__YOUR GOAL__
Retype the data below word for word, from the first line through the line holding "collector number: 15256", inclusive.

__INPUT__
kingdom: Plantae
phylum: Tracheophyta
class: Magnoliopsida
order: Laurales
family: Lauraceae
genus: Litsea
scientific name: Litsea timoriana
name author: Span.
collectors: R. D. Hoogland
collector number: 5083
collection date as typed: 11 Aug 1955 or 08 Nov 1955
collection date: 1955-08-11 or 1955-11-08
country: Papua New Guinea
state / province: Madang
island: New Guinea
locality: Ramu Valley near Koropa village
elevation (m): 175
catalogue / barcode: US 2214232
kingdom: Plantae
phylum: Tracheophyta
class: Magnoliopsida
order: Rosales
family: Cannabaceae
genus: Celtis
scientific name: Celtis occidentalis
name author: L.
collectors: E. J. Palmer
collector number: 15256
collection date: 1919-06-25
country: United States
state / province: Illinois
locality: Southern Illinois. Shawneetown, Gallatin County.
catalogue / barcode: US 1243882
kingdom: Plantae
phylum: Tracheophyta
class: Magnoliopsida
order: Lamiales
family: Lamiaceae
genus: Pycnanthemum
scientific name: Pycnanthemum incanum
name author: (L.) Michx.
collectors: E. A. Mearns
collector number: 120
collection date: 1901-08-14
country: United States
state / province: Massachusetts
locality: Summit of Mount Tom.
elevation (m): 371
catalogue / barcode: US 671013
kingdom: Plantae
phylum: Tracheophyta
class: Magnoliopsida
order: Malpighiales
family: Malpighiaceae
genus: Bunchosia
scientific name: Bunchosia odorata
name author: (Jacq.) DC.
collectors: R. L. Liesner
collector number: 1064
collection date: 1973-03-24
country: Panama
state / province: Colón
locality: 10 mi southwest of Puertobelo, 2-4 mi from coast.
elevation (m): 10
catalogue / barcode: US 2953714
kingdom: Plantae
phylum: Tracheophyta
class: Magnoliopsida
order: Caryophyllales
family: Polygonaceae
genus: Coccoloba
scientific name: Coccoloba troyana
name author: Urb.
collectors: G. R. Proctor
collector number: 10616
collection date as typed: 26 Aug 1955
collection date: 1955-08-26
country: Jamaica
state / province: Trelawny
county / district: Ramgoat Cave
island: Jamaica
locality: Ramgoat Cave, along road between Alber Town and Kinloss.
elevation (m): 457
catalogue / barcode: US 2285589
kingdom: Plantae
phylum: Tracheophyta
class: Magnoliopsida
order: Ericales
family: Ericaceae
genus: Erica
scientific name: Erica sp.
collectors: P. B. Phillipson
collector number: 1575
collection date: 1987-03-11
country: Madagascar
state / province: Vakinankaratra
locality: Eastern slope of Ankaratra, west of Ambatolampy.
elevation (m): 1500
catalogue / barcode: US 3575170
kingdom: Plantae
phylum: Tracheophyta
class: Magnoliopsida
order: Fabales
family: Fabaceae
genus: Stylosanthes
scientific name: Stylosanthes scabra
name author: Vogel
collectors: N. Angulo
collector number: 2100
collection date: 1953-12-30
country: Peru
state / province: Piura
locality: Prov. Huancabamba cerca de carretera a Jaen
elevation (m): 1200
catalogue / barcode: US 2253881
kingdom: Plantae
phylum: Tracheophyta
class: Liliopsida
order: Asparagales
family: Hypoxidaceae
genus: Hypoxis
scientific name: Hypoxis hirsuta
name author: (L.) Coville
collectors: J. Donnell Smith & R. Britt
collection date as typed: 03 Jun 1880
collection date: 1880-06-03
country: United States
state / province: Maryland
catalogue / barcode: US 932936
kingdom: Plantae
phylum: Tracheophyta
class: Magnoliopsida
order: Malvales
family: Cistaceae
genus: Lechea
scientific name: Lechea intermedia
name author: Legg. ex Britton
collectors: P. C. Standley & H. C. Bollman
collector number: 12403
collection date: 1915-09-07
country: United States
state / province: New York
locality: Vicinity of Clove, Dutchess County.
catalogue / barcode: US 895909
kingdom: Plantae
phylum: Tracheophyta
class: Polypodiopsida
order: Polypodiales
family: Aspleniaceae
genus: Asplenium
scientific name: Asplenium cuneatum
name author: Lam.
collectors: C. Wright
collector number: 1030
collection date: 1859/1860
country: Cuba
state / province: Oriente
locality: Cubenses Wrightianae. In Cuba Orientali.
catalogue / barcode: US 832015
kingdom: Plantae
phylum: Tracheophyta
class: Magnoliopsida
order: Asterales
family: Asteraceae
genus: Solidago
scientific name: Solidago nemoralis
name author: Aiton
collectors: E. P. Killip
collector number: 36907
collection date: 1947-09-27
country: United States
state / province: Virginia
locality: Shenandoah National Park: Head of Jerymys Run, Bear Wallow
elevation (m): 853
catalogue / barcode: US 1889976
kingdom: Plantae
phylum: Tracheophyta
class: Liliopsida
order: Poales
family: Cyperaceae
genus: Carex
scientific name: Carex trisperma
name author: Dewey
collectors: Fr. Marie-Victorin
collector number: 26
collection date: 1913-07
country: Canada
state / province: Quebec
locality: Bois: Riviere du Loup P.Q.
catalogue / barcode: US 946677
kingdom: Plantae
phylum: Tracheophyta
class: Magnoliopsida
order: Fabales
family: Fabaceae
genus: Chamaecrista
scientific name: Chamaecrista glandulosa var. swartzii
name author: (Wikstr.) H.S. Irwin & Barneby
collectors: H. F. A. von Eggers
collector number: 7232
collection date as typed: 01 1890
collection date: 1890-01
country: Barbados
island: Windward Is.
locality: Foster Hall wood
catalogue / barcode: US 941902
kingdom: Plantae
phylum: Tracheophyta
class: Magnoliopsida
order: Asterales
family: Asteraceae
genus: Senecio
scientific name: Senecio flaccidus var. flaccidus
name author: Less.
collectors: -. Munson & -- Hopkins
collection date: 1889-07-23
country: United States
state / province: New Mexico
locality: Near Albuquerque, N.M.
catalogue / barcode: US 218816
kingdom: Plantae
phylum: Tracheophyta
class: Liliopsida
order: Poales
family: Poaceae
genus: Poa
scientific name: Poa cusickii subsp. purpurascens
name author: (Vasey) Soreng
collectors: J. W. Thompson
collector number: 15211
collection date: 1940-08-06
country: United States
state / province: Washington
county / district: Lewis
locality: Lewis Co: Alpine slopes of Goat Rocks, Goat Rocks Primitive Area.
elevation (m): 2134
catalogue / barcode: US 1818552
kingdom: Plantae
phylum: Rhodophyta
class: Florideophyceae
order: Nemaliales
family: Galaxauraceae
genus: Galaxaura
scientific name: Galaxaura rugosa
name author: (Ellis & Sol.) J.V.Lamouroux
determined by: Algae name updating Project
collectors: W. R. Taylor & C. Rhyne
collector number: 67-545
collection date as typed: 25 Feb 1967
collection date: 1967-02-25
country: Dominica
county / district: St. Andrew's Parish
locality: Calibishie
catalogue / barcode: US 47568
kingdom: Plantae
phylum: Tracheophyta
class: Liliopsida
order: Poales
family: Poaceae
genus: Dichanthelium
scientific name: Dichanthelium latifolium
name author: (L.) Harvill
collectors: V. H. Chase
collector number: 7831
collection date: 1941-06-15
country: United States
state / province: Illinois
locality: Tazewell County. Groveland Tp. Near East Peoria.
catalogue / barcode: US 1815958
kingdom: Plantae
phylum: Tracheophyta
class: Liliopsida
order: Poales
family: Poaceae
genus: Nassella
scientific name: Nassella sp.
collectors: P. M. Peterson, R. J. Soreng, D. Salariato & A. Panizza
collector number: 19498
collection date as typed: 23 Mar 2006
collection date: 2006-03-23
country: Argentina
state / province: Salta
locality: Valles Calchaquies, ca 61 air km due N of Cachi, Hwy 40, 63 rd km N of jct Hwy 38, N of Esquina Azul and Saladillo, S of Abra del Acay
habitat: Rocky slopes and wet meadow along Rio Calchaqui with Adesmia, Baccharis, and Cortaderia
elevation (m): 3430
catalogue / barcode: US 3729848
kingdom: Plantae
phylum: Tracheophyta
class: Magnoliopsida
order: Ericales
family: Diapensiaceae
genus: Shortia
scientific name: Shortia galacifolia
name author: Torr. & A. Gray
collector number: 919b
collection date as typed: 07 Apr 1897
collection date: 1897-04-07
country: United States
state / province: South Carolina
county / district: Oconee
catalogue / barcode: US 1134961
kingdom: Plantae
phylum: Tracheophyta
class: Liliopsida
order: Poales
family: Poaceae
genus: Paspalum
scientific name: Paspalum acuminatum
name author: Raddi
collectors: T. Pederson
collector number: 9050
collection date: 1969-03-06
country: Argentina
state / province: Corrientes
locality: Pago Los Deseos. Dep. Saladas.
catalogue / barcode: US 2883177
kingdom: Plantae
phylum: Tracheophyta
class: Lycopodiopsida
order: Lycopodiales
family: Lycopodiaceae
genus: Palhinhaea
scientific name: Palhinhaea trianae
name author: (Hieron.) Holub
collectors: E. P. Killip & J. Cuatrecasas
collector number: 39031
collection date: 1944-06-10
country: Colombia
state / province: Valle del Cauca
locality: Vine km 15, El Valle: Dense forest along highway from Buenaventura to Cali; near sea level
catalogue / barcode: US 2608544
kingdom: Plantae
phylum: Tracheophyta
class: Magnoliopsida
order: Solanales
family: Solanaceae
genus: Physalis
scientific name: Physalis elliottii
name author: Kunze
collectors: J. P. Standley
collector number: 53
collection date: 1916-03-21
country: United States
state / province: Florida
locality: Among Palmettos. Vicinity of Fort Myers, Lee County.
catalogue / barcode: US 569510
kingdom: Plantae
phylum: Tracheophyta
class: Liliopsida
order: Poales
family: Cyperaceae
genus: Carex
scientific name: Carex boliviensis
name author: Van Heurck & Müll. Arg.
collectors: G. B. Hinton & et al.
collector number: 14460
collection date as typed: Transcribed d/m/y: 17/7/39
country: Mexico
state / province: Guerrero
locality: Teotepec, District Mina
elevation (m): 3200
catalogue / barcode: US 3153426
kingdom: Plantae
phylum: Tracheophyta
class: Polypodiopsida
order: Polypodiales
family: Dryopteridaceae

__ANSWER TO THE TASK__
kingdom: Plantae
phylum: Tracheophyta
class: Magnoliopsida
order: Laurales
family: Lauraceae
genus: Litsea
scientific name: Litsea timoriana
name author: Span.
collectors: R. D. Hoogland
collector number: 5083
collection date as typed: 11 Aug 1955 or 08 Nov 1955
collection date: 1955-08-11 or 1955-11-08
country: Papua New Guinea
state / province: Madang
island: New Guinea
locality: Ramu Valley near Koropa village
elevation (m): 175
catalogue / barcode: US 2214232
kingdom: Plantae
phylum: Tracheophyta
class: Magnoliopsida
order: Rosales
family: Cannabaceae
genus: Celtis
scientific name: Celtis occidentalis
name author: L.
collectors: E. J. Palmer
collector number: 15256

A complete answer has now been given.